• _What is asked_
Rewrite all of the data below, renaming each "scientific name" to "binomial name" and leaving every other line and word as it is.

[Dataset records]
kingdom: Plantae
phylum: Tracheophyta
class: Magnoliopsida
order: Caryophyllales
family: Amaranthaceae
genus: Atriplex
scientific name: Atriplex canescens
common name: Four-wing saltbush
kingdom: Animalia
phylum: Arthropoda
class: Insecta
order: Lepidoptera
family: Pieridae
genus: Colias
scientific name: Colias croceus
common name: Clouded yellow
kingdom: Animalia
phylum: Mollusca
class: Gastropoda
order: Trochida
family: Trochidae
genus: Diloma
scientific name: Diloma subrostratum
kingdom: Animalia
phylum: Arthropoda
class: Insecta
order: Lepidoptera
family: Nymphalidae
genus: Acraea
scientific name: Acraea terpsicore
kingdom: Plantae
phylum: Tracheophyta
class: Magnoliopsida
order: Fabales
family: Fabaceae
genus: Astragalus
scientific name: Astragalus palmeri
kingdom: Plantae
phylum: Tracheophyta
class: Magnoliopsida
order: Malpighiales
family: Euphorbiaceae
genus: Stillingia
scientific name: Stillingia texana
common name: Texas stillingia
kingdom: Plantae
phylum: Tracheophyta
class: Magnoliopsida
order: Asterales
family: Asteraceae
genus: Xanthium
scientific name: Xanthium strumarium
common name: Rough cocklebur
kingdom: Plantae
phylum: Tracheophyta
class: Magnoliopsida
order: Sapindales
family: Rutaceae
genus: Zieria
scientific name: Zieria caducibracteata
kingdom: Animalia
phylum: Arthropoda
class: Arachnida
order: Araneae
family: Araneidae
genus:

• _Exercise result_
kingdom: Plantae
phylum: Tracheophyta
class: Magnoliopsida
order: Caryophyllales
family: Amaranthaceae
genus: Atriplex
binomial name: Atriplex canescens
common name: Four-wing saltbush
kingdom: Animalia
phylum: Arthropoda
class: Insecta
order: Lepidoptera
family: Pieridae
genus: Colias
binomial name: Colias croceus
common name: Clouded yellow
kingdom: Animalia
phylum: Mollusca
class: Gastropoda
order: Trochida
family: Trochidae
genus: Diloma
binomial name: Diloma subrostratum
kingdom: Animalia
phylum: Arthropoda
class: Insecta
order: Lepidoptera
family: Nymphalidae
genus: Acraea
binomial name: Acraea terpsicore
kingdom: Plantae
phylum: Tracheophyta
class: Magnoliopsida
order: Fabales
family: Fabaceae
genus: Astragalus
binomial name: Astragalus palmeri
kingdom: Plantae
phylum: Tracheophyta
class: Magnoliopsida
order: Malpighiales
family: Euphorbiaceae
genus: Stillingia
binomial name: Stillingia texana
common name: Texas stillingia
kingdom: Plantae
phylum: Tracheophyta
class: Magnoliopsida
order: Asterales
family: Asteraceae
genus: Xanthium
binomial name: Xanthium strumarium
common name: Rough cocklebur
kingdom: Plantae
phylum: Tracheophyta
class: Magnoliopsida
order: Sapindales
family: Rutaceae
genus: Zieria
binomial name: Zieria caducibracteata
kingdom: Animalia
phylum: Arthropoda
class: Arachnida
order: Araneae
family: Araneidae
genus:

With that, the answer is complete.